Small Sample Estimation in Dichotomous Item Response Models: Effect of Priors Based on Judgmental Information on the Accuracy of Item Parameter Estimates (CT-98-06)
by Hariharan Swaminathan, Ronald K. Hambleton, Stephen G. Sireci, Dehui Xing, Saba M. Rizavi, University of Massachusetts Amherst
It is well established that the efficiency of testing can be considerably increased if test takers are administered items that match their ability or proficiency levels. In this adaptive testing scheme, items are administered to test takers sequentially, one at a time or in sets. The item or set of items administered is usually chosen in such a way that it provides maximum information at the proficiency level of the test taker. The feasibility and advisability of computerized adaptive testing is currently being studied by the Law School Admission Council (LSAC).
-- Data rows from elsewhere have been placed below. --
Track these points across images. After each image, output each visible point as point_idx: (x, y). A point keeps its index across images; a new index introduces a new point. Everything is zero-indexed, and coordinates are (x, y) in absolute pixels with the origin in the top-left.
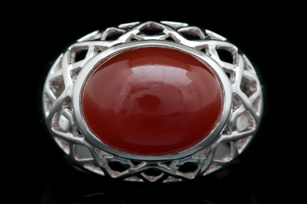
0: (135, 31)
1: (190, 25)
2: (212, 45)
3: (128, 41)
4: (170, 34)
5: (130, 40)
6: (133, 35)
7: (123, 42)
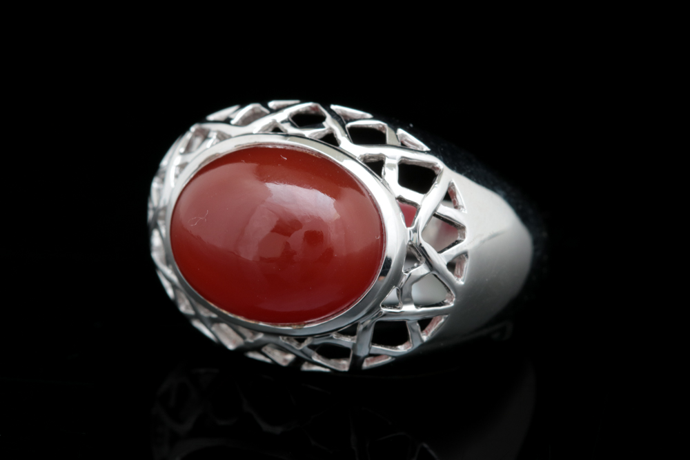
0: (281, 117)
1: (375, 118)
2: (392, 156)
3: (267, 130)
4: (331, 128)
5: (271, 130)
6: (275, 121)
7: (254, 132)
For adaptive testing to be successful, it is important that a large pool of items be available with items whose item characteristics are known. The recent experiences of testing programs have clearly demonstrated that, without a large item pool, test security can be seriously compromised. One way to maintain a large pool of items is to replenish the pool by administering pretest items to a group of test takers taking an existing test and calculating the statistics for the items. However, administering new items to a large group of test takers increases the exposure rate of these items, compromising test security. One obvious solution is to administer a set of pretest items to a randomly selected small group of test takers. Unfortunately, this solution raises a serious problem: estimating the necessary item-level statistics using small samples of test takers.
Typically in computerized adaptive testing, a mathematical model called item response theory (IRT) is used to describe the characteristics of the test items and the ability level of the test takers. The item-level statistics of this model are commonly referred to as item parameters. In general, large samples are needed to estimate parameters. An issue that needs to be addressed is that of estimating these item parameters using a small sample of test takers. Several research studies have shown that, by incorporating prior information about item parameters, not only can item parameters be estimated more accurately, but estimation can be carried out with smaller sample sizes. The purposes of the current investigation are (i) to examine how prior information about item characteristics can be specified, and (ii) to investigate the relationship between sample size and the specification of prior information on the accuracy with which item parameters are estimated.
The best a priori source for information regarding the difficulty of items in a test is content specialists and test developers. A judgmental procedure for eliciting this information was developed for this study. Once this prior information was obtained, it was combined with data obtained from test takers and the item parameters were estimated.
Since the primary objective of this study was to investigate how incorporating prior information improves estimation of item parameters in small samples, the factors that were investigated were sample size and type of prior information. These two factors were examined with respect to the accuracy with which item parameters were estimated. In order to investigate the accuracy with which item parameters in the Law School Admission Test (LSAT) are estimated, the item parameter estimates were compared with the known item parameter values. By randomly drawing small samples of varying sizes from the population of test takers, the relationship between sample size and the accuracy with which item parameters are estimated was studied. Data from the Reading Comprehension section of the LSAT was utilized.
The results indicate that the incorporation of ratings of item difficulty provided by subject matter specialists/test developers produced estimates of item difficulty statistics that were more accurate than that obtained without using such information. The improvement was observed for all item response models, the evaluated, including the model that is currently used for the LSAT.
This study has demonstrated that using judgmental information about the difficulty of test items can produce dramatic improvements in the estimation of item parameters. This improvement may be sufficient to warrant the routine use of judgmental information in item parameter estimation. However, obtaining judgmental information is time-consuming and costly. The question that arises naturally is whether using some other form of prior information can result in savings and lead to estimates equally as accurate as those obtained by using judgmental information. Several other forms of prior information were used in this study to examine this issue.
While using judgmental information produced the most accurate estimates, differences between those estimates obtained using judgmental information and other forms of prior information were not substantial. In order to determine if differences that result from using different forms of prior information are substantial, the effects of using various forms of prior information for item calibration on the routing procedure in an adaptive testing scheme and the estimation of test taker ability need to be investigated. Only through such a study can the improvements offered by incorporating judgmental data as demonstrated in this study and other forms of prior information be fully understood.